**TASK PROMPT**
List the lines of the records from the one containing "Q: Is the sky cloudy?" through the end of the records, inclusive, as a numbered list with blank lines omitted.

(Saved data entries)
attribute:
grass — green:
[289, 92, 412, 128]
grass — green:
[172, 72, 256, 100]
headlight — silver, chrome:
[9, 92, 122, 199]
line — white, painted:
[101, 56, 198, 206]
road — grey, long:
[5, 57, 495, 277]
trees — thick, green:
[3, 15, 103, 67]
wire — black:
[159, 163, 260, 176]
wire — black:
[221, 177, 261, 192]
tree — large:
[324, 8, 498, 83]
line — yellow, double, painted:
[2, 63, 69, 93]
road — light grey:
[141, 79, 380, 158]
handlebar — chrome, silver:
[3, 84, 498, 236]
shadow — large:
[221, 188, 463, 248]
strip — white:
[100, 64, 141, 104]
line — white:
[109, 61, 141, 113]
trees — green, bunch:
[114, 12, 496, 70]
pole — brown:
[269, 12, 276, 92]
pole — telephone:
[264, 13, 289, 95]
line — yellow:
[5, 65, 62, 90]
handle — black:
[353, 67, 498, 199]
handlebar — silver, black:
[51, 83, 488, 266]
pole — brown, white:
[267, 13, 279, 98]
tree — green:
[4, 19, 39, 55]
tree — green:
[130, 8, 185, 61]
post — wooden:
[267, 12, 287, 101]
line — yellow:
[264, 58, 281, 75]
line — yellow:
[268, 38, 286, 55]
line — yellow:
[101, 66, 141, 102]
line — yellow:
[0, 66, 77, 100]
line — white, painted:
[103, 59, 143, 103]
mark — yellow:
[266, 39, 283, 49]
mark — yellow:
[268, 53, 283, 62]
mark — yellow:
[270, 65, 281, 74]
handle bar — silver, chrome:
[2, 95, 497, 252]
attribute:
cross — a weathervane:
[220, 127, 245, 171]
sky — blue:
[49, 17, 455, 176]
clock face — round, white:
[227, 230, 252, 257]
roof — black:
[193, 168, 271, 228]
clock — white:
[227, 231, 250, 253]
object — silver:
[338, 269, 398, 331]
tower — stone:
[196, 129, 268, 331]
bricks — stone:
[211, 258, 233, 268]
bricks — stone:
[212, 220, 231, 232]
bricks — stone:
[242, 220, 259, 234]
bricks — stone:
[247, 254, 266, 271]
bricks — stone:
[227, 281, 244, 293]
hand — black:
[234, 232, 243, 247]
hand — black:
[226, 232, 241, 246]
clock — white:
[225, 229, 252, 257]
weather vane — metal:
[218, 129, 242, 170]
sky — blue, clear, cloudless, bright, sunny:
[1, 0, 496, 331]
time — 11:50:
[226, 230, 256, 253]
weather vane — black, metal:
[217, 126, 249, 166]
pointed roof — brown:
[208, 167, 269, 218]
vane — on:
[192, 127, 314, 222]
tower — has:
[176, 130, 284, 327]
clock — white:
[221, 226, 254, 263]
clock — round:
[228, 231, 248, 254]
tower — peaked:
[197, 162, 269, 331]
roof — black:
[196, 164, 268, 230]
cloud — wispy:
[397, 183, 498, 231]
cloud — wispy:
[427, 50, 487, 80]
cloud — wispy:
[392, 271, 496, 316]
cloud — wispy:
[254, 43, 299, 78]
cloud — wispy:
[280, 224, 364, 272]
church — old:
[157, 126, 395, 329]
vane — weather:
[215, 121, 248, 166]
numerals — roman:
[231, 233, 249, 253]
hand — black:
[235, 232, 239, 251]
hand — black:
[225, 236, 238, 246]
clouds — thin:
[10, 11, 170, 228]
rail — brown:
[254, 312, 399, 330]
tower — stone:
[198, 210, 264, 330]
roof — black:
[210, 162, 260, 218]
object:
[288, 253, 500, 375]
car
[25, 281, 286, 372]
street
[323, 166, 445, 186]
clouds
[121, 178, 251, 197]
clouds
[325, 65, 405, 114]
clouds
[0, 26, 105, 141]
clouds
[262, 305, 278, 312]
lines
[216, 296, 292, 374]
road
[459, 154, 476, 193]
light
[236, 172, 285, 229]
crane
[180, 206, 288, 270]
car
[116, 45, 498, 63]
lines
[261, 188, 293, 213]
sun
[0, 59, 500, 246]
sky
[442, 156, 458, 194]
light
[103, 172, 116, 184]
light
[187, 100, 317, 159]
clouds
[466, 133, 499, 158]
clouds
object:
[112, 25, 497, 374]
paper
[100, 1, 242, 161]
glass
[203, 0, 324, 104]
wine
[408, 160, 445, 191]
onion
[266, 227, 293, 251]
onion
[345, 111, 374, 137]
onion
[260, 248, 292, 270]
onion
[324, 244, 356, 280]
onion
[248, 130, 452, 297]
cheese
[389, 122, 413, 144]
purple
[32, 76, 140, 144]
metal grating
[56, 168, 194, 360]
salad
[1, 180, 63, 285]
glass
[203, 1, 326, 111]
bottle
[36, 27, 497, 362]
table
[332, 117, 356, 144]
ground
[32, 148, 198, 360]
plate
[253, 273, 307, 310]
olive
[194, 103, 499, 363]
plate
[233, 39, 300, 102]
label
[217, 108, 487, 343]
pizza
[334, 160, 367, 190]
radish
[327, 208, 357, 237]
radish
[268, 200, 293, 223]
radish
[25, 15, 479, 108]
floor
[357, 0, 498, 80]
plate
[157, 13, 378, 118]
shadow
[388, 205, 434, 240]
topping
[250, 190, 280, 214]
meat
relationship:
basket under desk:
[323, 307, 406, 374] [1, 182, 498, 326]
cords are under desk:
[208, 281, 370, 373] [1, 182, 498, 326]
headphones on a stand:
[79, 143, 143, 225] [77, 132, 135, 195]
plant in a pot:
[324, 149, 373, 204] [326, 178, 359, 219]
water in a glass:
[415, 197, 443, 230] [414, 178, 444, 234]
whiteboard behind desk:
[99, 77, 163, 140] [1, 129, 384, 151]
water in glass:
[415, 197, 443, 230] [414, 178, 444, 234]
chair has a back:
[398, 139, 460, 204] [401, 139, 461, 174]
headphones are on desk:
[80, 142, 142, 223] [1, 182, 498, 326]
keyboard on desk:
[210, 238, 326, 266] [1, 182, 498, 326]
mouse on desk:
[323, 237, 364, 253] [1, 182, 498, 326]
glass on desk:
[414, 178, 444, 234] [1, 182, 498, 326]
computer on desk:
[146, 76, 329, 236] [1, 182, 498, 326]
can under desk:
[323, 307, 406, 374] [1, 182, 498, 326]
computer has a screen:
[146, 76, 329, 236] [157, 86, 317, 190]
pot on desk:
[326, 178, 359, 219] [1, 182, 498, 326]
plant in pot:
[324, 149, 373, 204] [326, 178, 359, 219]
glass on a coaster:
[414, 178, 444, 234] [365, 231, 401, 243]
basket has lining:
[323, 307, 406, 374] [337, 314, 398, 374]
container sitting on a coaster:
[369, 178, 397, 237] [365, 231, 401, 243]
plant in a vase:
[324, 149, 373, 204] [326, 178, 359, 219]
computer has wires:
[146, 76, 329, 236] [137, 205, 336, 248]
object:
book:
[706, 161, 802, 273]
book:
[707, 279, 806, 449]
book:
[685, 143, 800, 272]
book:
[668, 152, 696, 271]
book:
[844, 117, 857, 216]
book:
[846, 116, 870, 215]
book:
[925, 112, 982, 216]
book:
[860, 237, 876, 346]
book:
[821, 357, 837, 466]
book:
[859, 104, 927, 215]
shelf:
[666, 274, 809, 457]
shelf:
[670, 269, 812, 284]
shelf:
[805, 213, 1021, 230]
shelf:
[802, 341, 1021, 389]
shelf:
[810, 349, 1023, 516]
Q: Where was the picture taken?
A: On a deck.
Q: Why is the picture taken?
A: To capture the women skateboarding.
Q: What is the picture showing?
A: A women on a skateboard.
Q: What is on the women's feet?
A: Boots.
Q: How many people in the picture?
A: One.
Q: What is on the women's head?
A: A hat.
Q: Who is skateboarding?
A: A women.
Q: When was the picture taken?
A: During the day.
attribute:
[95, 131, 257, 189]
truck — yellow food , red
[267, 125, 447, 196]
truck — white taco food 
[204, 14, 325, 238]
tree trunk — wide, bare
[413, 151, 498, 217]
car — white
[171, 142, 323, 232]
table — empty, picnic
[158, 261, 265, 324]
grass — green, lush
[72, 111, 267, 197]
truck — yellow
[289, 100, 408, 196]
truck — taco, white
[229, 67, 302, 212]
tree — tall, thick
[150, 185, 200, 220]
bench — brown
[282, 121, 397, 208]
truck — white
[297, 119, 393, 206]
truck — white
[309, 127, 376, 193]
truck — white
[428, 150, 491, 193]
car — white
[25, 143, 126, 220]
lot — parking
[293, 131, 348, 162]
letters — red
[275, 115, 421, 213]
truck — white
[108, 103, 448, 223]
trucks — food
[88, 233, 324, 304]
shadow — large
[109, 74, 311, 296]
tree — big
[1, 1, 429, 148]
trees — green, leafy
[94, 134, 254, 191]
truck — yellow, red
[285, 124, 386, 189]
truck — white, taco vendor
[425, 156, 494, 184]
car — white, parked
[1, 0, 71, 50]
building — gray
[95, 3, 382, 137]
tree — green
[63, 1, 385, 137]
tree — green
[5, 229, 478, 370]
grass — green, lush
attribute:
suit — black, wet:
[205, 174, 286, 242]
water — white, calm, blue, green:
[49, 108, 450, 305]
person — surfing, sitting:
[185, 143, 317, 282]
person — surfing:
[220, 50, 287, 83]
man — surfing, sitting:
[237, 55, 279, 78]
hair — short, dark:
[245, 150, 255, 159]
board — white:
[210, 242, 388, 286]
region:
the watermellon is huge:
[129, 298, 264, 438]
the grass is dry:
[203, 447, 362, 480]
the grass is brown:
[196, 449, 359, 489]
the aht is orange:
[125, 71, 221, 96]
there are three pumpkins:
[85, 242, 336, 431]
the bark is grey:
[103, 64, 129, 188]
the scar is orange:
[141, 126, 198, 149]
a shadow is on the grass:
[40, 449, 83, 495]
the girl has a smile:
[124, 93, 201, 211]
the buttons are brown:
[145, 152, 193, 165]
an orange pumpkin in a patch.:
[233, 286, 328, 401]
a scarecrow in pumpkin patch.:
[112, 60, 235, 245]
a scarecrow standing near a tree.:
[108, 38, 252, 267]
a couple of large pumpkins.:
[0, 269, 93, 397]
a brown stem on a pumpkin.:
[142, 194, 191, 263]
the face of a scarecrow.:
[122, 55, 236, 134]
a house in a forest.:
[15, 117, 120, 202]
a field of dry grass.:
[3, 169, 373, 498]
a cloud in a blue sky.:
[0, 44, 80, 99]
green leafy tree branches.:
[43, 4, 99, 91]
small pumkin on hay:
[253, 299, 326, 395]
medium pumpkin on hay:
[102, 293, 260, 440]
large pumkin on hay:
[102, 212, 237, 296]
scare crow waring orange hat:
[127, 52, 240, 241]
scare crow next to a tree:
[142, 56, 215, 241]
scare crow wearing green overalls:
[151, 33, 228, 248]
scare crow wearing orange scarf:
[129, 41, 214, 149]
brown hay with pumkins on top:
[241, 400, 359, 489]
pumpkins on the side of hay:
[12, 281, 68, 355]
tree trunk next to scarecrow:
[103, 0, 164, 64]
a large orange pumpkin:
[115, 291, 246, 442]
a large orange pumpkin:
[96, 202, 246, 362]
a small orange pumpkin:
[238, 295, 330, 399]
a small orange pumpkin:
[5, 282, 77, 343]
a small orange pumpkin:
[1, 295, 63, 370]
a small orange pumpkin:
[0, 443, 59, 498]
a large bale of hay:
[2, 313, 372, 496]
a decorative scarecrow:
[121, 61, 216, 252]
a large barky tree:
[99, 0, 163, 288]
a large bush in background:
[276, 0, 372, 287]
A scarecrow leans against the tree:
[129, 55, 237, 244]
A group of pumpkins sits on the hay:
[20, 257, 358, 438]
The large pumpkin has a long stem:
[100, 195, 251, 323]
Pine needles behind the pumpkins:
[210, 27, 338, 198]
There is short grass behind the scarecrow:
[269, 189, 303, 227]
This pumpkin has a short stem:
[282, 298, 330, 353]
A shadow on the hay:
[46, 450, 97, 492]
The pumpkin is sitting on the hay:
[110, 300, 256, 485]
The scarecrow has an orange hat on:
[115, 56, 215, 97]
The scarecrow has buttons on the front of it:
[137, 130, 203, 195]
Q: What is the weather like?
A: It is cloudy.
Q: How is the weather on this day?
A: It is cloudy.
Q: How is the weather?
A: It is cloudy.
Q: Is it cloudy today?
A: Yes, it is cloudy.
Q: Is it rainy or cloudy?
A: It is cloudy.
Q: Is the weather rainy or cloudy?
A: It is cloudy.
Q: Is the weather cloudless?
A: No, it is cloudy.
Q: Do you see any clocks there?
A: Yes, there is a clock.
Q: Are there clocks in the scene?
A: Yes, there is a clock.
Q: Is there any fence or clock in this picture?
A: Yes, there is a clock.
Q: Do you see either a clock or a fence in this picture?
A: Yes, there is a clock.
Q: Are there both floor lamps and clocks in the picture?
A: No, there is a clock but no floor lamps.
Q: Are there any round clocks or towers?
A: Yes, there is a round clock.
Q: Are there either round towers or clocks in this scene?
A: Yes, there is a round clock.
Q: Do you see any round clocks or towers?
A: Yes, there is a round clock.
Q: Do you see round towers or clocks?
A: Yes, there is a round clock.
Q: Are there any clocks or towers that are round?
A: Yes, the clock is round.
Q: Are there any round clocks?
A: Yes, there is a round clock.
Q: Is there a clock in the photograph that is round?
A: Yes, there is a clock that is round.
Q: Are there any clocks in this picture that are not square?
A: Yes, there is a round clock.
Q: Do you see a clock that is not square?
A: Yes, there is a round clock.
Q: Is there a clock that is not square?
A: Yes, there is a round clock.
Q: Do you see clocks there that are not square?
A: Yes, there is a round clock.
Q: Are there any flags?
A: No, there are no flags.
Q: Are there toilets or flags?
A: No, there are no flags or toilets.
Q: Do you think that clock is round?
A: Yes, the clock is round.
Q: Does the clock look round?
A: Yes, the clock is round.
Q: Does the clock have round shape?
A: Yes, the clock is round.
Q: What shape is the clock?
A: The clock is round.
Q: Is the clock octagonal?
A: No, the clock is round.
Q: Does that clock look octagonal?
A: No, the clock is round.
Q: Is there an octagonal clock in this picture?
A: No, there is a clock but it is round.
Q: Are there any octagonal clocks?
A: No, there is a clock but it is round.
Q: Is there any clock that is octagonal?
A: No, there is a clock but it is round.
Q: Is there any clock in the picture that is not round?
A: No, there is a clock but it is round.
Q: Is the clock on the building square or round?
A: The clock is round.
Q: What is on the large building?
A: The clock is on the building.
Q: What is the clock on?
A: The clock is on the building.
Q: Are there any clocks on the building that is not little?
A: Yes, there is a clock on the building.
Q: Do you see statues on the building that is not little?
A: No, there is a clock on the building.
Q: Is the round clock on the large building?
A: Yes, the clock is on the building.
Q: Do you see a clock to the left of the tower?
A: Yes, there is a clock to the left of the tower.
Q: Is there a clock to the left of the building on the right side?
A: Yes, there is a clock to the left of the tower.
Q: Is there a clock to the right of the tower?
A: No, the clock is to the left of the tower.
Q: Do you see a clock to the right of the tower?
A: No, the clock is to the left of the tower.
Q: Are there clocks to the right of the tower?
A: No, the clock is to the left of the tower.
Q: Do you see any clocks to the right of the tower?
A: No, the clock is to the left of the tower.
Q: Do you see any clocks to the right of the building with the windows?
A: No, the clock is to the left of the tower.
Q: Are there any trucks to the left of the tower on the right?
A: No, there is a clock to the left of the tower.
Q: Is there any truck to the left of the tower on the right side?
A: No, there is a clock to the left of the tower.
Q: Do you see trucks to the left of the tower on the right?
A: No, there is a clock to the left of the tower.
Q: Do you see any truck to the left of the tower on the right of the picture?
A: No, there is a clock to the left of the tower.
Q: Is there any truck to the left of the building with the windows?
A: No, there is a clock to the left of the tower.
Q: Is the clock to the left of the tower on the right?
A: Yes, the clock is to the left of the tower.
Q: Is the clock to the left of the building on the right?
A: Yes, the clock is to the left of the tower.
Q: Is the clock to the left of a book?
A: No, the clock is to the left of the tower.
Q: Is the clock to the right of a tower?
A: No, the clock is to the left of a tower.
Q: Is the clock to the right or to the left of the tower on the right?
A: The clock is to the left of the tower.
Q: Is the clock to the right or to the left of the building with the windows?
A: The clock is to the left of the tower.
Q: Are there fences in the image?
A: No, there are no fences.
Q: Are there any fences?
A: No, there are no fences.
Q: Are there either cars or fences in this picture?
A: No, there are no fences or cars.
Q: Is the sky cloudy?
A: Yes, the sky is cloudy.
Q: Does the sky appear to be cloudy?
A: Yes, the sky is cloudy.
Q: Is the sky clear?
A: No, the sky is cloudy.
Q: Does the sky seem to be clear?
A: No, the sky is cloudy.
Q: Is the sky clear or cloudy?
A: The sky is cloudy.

**WRITTEN RESPONSE**
1. Q: Is the sky cloudy?
2. A: Yes, the sky is cloudy.
3. Q: Does the sky appear to be cloudy?
4. A: Yes, the sky is cloudy.
5. Q: Is the sky clear?
6. A: No, the sky is cloudy.
7. Q: Does the sky seem to be clear?
8. A: No, the sky is cloudy.
9. Q: Is the sky clear or cloudy?
10. A: The sky is cloudy.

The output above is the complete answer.